▶ [Task prompt]: Retype word for word the stretch of entries below from the line that has "46: (300, 450, 1.84)" through the line that has "50: (333, 344, 1.90)", and omit the pictures.

▶ [Dataset entries]:

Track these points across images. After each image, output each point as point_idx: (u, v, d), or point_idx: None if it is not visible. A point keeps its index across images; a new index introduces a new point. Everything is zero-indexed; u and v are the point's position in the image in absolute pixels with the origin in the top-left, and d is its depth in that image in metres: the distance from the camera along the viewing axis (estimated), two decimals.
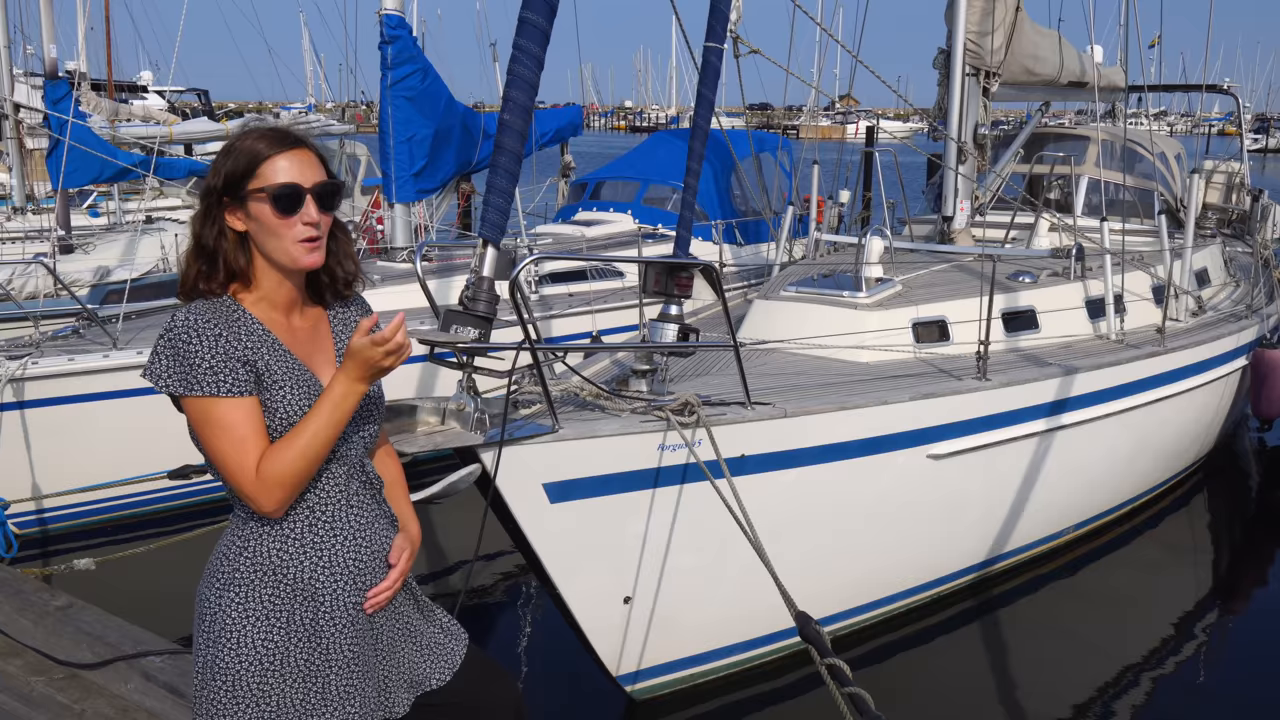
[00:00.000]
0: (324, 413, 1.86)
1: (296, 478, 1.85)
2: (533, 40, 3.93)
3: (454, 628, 2.24)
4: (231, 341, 1.85)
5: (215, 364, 1.82)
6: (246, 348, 1.87)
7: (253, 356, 1.88)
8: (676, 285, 4.44)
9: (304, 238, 1.89)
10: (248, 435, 1.83)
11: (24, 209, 11.49)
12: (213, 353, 1.82)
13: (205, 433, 1.85)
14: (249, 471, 1.83)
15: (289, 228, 1.88)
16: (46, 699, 3.44)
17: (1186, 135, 25.78)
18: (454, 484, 3.84)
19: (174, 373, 1.83)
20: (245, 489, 1.84)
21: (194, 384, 1.82)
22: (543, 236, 10.04)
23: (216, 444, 1.84)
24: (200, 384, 1.82)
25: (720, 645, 5.06)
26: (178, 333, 1.83)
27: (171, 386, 1.83)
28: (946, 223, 7.96)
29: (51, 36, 10.92)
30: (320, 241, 1.92)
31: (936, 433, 5.24)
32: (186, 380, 1.82)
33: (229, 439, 1.83)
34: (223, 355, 1.83)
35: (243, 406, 1.84)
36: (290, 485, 1.85)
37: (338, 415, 1.86)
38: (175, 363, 1.82)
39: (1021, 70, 8.39)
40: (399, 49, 8.57)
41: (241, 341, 1.87)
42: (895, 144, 8.88)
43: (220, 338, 1.84)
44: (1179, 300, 7.35)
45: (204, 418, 1.84)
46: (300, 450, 1.84)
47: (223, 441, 1.83)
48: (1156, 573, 6.60)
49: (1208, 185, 10.67)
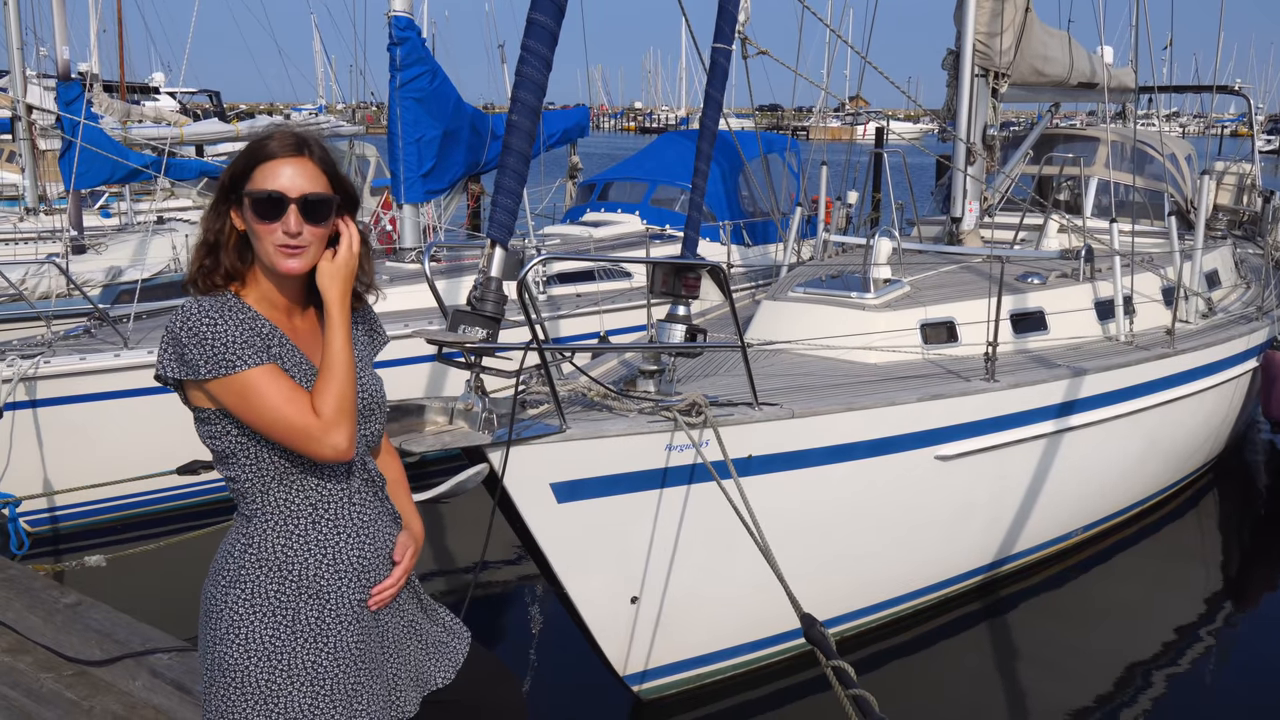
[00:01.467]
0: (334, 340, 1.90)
1: (351, 406, 1.88)
2: (541, 41, 3.94)
3: (457, 626, 2.25)
4: (245, 324, 1.88)
5: (243, 338, 1.84)
6: (259, 334, 1.90)
7: (266, 342, 1.90)
8: (684, 286, 4.44)
9: (282, 245, 1.90)
10: (294, 388, 1.86)
11: (37, 210, 11.57)
12: (238, 328, 1.85)
13: (254, 404, 1.83)
14: (309, 415, 1.84)
15: (269, 233, 1.89)
16: (55, 695, 3.46)
17: (1199, 136, 25.66)
18: (461, 483, 3.85)
19: (207, 359, 1.82)
20: (312, 431, 1.84)
21: (231, 362, 1.82)
22: (551, 237, 10.06)
23: (265, 407, 1.83)
24: (237, 360, 1.82)
25: (727, 646, 5.06)
26: (196, 322, 1.83)
27: (209, 372, 1.82)
28: (955, 224, 7.94)
29: (64, 38, 10.97)
30: (301, 251, 1.91)
31: (944, 434, 5.23)
32: (221, 361, 1.82)
33: (282, 397, 1.83)
34: (246, 330, 1.86)
35: (276, 370, 1.86)
36: (350, 414, 1.88)
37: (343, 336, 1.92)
38: (204, 350, 1.82)
39: (1031, 71, 8.37)
40: (408, 50, 8.60)
41: (253, 327, 1.89)
42: (904, 145, 8.87)
43: (232, 321, 1.86)
44: (1189, 302, 7.33)
45: (247, 390, 1.83)
46: (339, 382, 1.88)
47: (276, 401, 1.83)
48: (1165, 575, 6.57)
49: (1219, 187, 10.65)
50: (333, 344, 1.90)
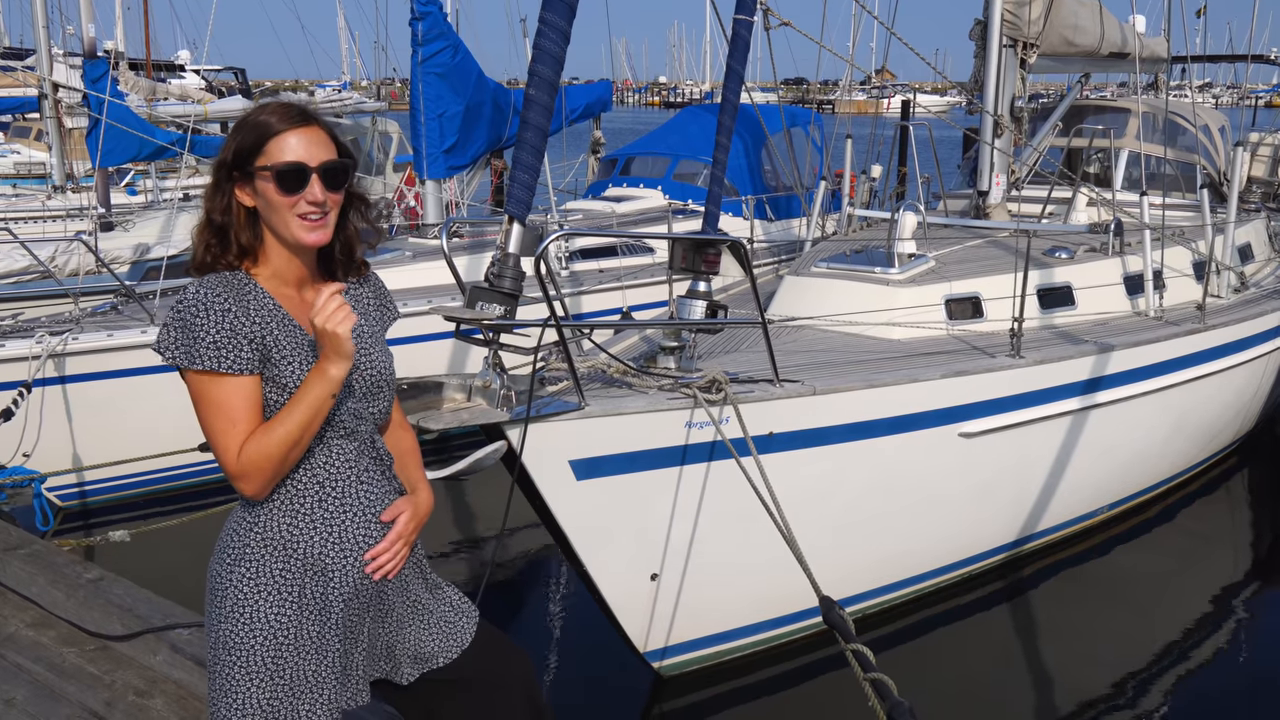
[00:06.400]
0: (304, 398, 1.86)
1: (276, 463, 1.85)
2: (559, 14, 3.89)
3: (464, 605, 2.24)
4: (240, 318, 1.85)
5: (219, 339, 1.83)
6: (255, 323, 1.88)
7: (261, 332, 1.88)
8: (704, 262, 4.40)
9: (305, 214, 1.88)
10: (239, 417, 1.84)
11: (64, 187, 11.66)
12: (218, 328, 1.83)
13: (200, 407, 1.86)
14: (232, 453, 1.84)
15: (292, 205, 1.87)
16: (78, 670, 3.50)
17: (1232, 107, 25.18)
18: (480, 460, 3.84)
19: (179, 344, 1.84)
20: (228, 469, 1.85)
21: (196, 358, 1.83)
22: (573, 213, 10.02)
23: (209, 420, 1.85)
24: (202, 358, 1.82)
25: (747, 623, 5.05)
26: (187, 306, 1.84)
27: (175, 358, 1.85)
28: (982, 197, 7.83)
29: (90, 16, 11.02)
30: (324, 219, 1.91)
31: (968, 411, 5.17)
32: (190, 353, 1.83)
33: (222, 417, 1.84)
34: (228, 332, 1.83)
35: (241, 387, 1.85)
36: (270, 471, 1.85)
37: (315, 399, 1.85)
38: (181, 335, 1.84)
39: (1061, 41, 8.20)
40: (429, 25, 8.57)
41: (250, 317, 1.87)
42: (930, 118, 8.75)
43: (229, 314, 1.84)
44: (1220, 276, 7.20)
45: (201, 392, 1.85)
46: (281, 437, 1.84)
47: (215, 418, 1.84)
48: (1192, 554, 6.49)
49: (1253, 158, 10.44)
50: (304, 396, 1.85)
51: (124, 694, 3.35)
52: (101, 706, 3.29)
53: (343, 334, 1.82)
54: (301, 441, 1.87)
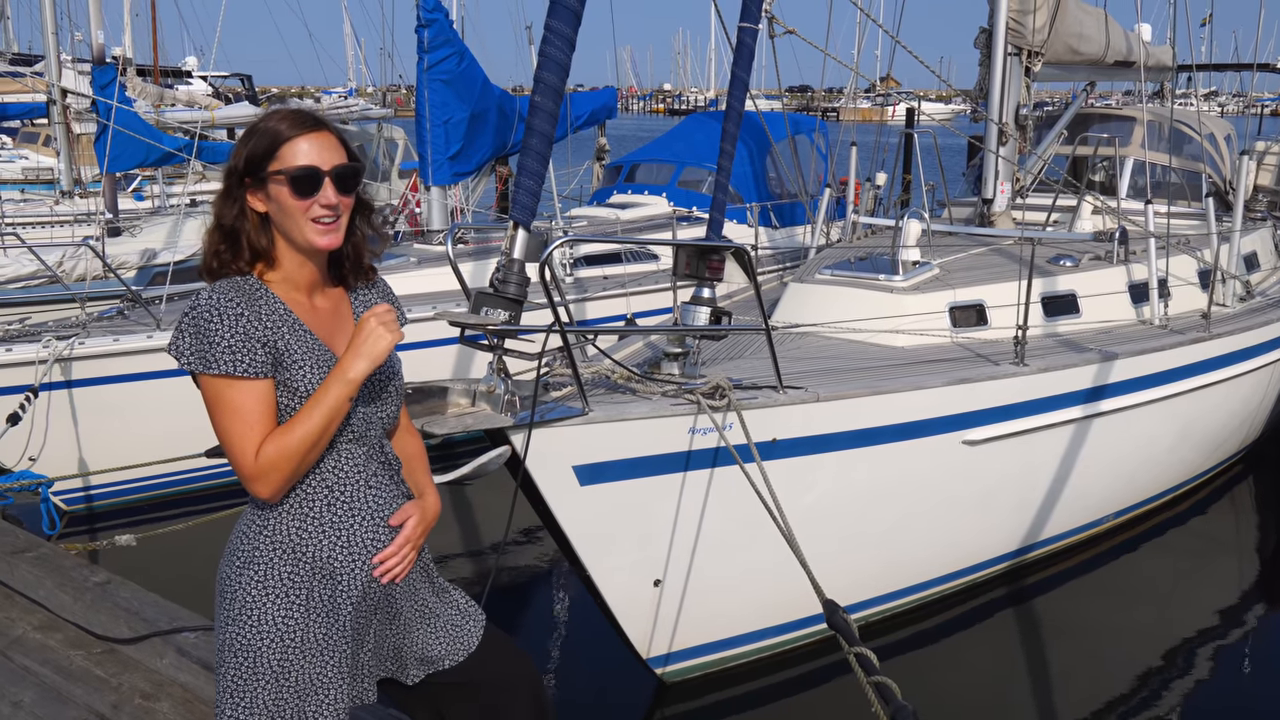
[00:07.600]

▶ [Solution to the problem]:
46: (300, 450, 1.84)
47: (223, 441, 1.83)
48: (1156, 573, 6.60)
49: (1208, 185, 10.67)
[00:01.467]
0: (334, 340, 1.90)
1: (351, 406, 1.88)
2: (541, 41, 3.94)
3: (457, 626, 2.25)
4: (245, 324, 1.88)
5: (243, 338, 1.84)
6: (259, 334, 1.90)
7: (266, 342, 1.90)
8: (684, 286, 4.44)
9: (282, 245, 1.90)
10: (294, 388, 1.86)
11: (37, 210, 11.57)
12: (238, 328, 1.85)
13: (254, 404, 1.83)
14: (309, 415, 1.84)
15: (269, 233, 1.89)
16: (55, 695, 3.46)
17: (1199, 136, 25.66)
18: (461, 483, 3.85)
19: (207, 359, 1.82)
20: (312, 431, 1.84)
21: (231, 362, 1.82)
22: (551, 237, 10.06)
23: (265, 407, 1.83)
24: (237, 360, 1.82)
25: (727, 646, 5.06)
26: (196, 322, 1.83)
27: (209, 372, 1.82)
28: (955, 224, 7.94)
29: (64, 38, 10.97)
30: (301, 251, 1.91)
31: (944, 434, 5.23)
32: (221, 361, 1.82)
33: (282, 397, 1.83)
34: (246, 330, 1.86)
35: (276, 370, 1.86)
36: (350, 414, 1.88)
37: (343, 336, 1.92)
38: (204, 350, 1.82)
39: (1031, 71, 8.37)
40: (408, 50, 8.60)
41: (253, 327, 1.89)
42: (904, 145, 8.87)
43: (232, 321, 1.86)
44: (1189, 302, 7.33)
45: (247, 390, 1.83)
46: (339, 382, 1.88)
47: (276, 401, 1.83)
48: (1165, 575, 6.57)
49: (1219, 187, 10.65)
50: (333, 344, 1.90)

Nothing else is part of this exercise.